Recorded: 13 Nov 2023
REVISED
In view of the onerous lab routine, after the first year of the course we appointed a social chairman who organized an outing. Sometimes we would do things like the whole group would go to New York City. My wife Rosalie was a dancer, and once I convinced a doubious group of students to go to the ballet in NYC. Many of them initially didn't want to go to the ballet, but the ballet turned out to be so spectacular that several students became dance devotees after that. In addition, at other times we went into Manhattan to hear great jazz musicians or see plays. The course was hard work, but the students had fun learning new techniques and making new friends. There have been several publications in scientific journals extolling the course by former students who remember it as one of their most exciting educational experiences. As for me, I went every summer, and loved being at Cold Spring Harbor and teaching the Yeast Course with Fred Sherman. Recently, I wrote a special remembrance about teaching the Yeast Course with Fred Sherman.

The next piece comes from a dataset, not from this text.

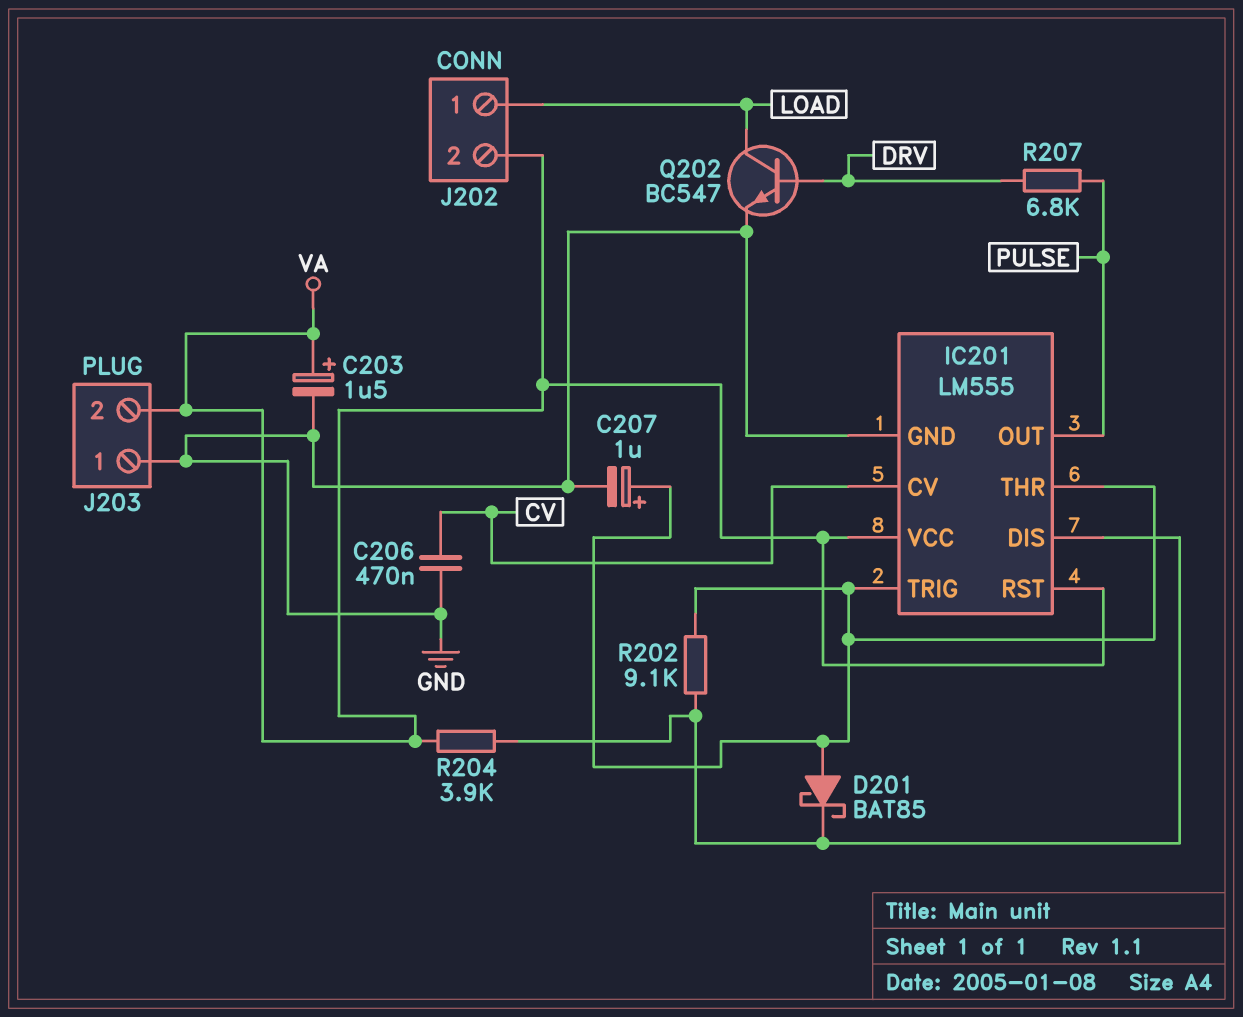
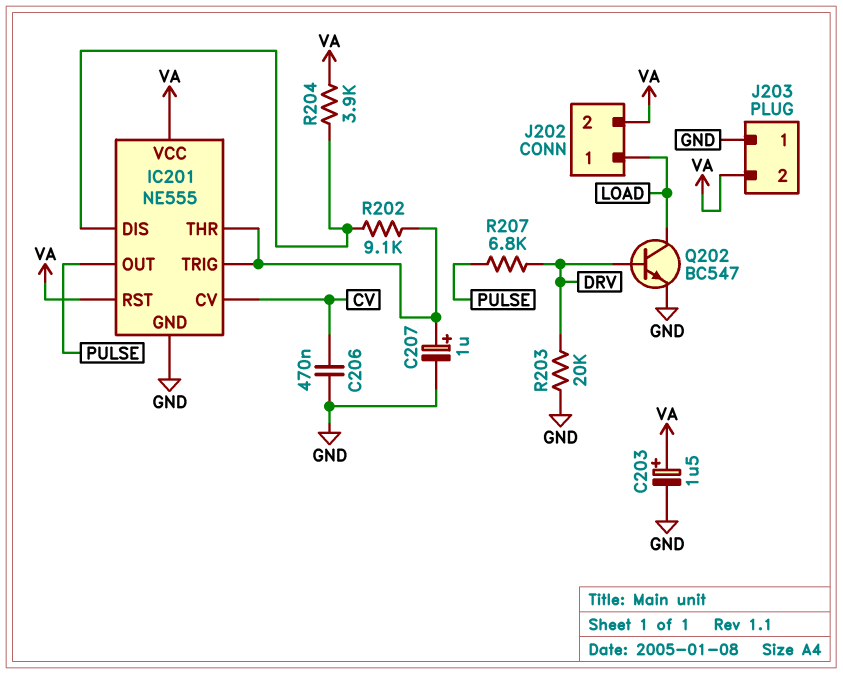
D201: schottky BAT85 (A IC201/THR, K IC201/DIS) -> none
IC201: LM555 -> NE555
R203: none -> 20k (DRV, GND)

Gerald Fink, geneticist, changed the field of molecular yeast biology. He is a professor of genetics at MIT, a founding member of both the Whitehead Institute and the American Cancer Society and a member of the National Academy of Sciences (1981). After receiving his Ph.D. from Yale University, he was a part of the Cornell faculty for fifteen years and also served as president of the Genetics Society of America.
In 1976, Fink’s lab succeeded in performing yeast transformation. Gerald Fink currently researches baker's yeast and explores critical pathways in cell growth and metabolism; applications include cancer research and the development of new anti-fungal drugs. He also directs a plant research group heralded for new insights into root growth and salt metabolism.
Although Fink grew up on Long Island, it was not until he attended the 1966 Symposium that he visited Cold Spring Harbor Laboratory. In 1970, he began teaching the CSHL course on yeast molecular biology and continued doing so for 17 years. In 1999, he received the first honorary doctorate awarded by Cold Spring Harbor Laboratory.